▶ Text section:
#####

How and when did you first fall in love with Woody Guthrie’s music and how long after that did you start researching the book?
Well, I’d say it’s more like ‘when did I begin to appreciate his music’ and understand the greater context of why he’s considered so important. Woody can be a difficult listen, and like many, I knew the name more than his songs. I made the connection that he wrote all these songs about the Columbia River Project and then one day, when I was supposed to be working, I was in the Grand Coulee Dam Visitor Center. They have this really cool little theater there, and while I was watching all the reels of historical films about the building of the dam, there was some female harmony version of “Roll On Columbia” that I’d never heard before. It’s not like there’s a lot there to recognize Woody’s contribution to the project. It sounded like a 1980’s recording and I still don’t really know who it was. But I was like, ‘oh, that’s a new version.’
At the time I was developing these theme shows on KEXP, where I take one song and play the many versions of the same song. Usually traditional songs. It makes you appreciate the song and learn about it and see the evolution of it. So I started doing that with “Roll On Columbia” and then I realized there was a whole song cycle that Woody Guthrie wrote about his experience being employed by the Bonneville Power Administration (BPA). Given this context, I understood and appreciated the songs much more. The same is true for his Dust Bowl Ballads. I became a fan like everyone else who seeks it out.

#####

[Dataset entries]
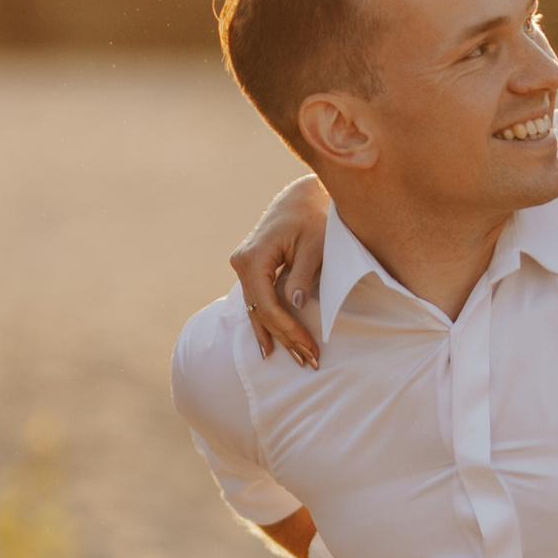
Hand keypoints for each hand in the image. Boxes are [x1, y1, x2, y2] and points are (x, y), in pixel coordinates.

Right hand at [230, 176, 329, 366]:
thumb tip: (294, 305)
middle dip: (284, 338)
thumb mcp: (315, 246)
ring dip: (275, 334)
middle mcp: (242, 263)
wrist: (302, 195)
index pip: (269, 306)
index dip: (289, 330)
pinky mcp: (251, 267)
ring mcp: (243, 265)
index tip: (311, 348)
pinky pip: (258, 299)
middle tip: (308, 362)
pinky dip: (268, 320)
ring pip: (257, 308)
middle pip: (261, 311)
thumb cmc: (314, 217)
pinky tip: (271, 342)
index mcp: (254, 258)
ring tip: (294, 358)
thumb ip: (302, 275)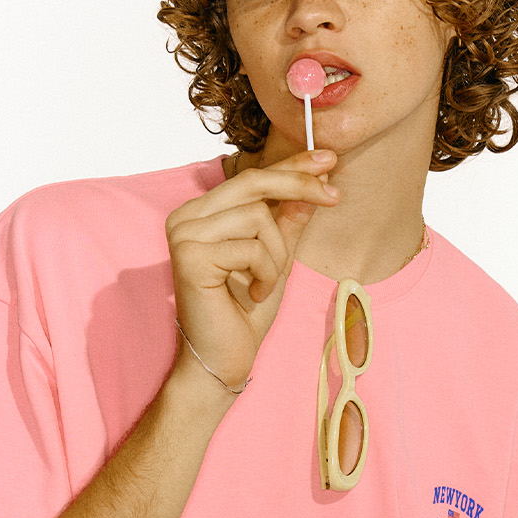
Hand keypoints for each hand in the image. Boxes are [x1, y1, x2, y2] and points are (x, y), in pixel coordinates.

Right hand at [167, 147, 338, 400]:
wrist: (224, 360)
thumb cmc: (246, 311)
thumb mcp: (276, 257)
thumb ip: (289, 219)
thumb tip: (317, 180)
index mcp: (201, 212)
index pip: (251, 177)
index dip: (292, 165)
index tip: (329, 157)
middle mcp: (185, 217)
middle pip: (253, 183)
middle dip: (299, 186)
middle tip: (334, 197)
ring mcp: (183, 234)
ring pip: (257, 216)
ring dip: (276, 254)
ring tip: (265, 283)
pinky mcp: (189, 257)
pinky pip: (250, 247)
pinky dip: (265, 273)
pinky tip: (253, 294)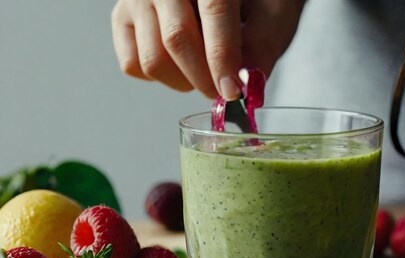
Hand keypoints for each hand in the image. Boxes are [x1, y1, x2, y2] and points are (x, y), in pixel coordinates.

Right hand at [111, 0, 303, 99]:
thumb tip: (247, 81)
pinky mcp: (122, 17)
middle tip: (224, 91)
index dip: (223, 57)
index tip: (233, 91)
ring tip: (205, 71)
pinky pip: (134, 65)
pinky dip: (161, 77)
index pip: (214, 11)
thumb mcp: (274, 11)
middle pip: (177, 39)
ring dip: (183, 82)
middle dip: (205, 78)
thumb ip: (264, 42)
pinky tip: (182, 64)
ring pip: (152, 59)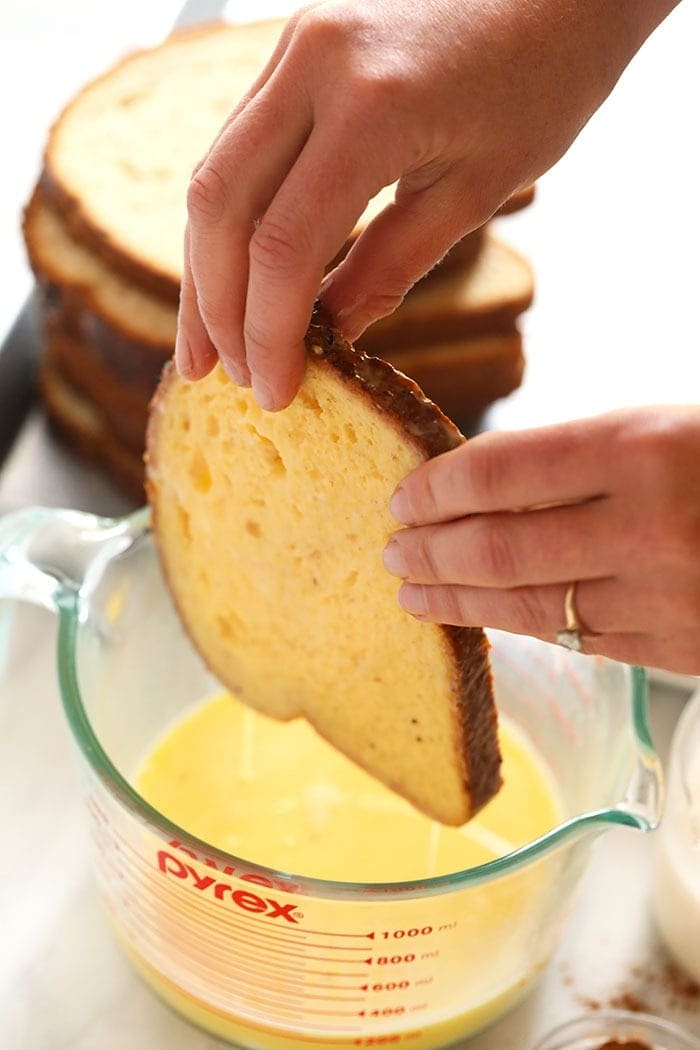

#####

Continue the interview about Woody Guthrie's Columbia River songs, starting right after its last sentence. The lines above are not needed for this exercise.

▶ Output of the exercise:
I started doing research for a special three-hour radio show, in which I interviewed some of the people with first-hand experiences with the story, including Michael Madjic (University of Oregon) who produced a video documentary on the whole thing. I aired different versions of this radio show over the years, and it landed on the ears of Sasquatch Books who offered me a deal to write a book. I started writing it in 2014.
The book sets the stage pretty early on for this collaboration between Woody and the BPA. And for unlikely as that pairing was, the stories leading up to it illustrate why it wasn’t quite as crazy as it sounds. Where do you begin to research for a book like this, which is part biographical and part historical documentation?
Well, I go from knowing that there’s this song cycle (which is on an album called The Columbia River Songs) to finding Madjic’s documentary and then producing the radio special. And then from there, after the book deal, I filled in the details with independent research with lots of help from people like Jeff Place from Smithsonian Folkways, The Woody Guthrie Archives in Tulsa and the BPA archives in Portland. Libby Burke was a godsend there.
And so through all that I picked up on the amazing story and soon realized that not much had been written about it before. At all. The two main Guthrie biographies, surprisingly, only provide a scant half dozen pages or so to the BPA story. And most people who live in this state, and in Oregon, are unaware that this happened at all, or that Woody Guthrie has an imprint here where he actually wrote songs about us, about where we live here in the Northwest. And that “Pastures of Plenty” is literally about the Columbia River Basin and a big utopian vision to solve the Dust Bowl crisis and bring electricity to rural farmers.
It’s very exciting to find out that these songs are about us and where we live. It’s like going to a museum, and you’re like ‘Oh, I can see my house in that Rembrandt.’ It’s kind of mind blowing.
The idea of writing 26 songs in 30 days is impressive on just about any level. But the fact that some of those songs ended up living on, like “Pastures of Plenty”, as icons of folk music - I think is pretty incredible.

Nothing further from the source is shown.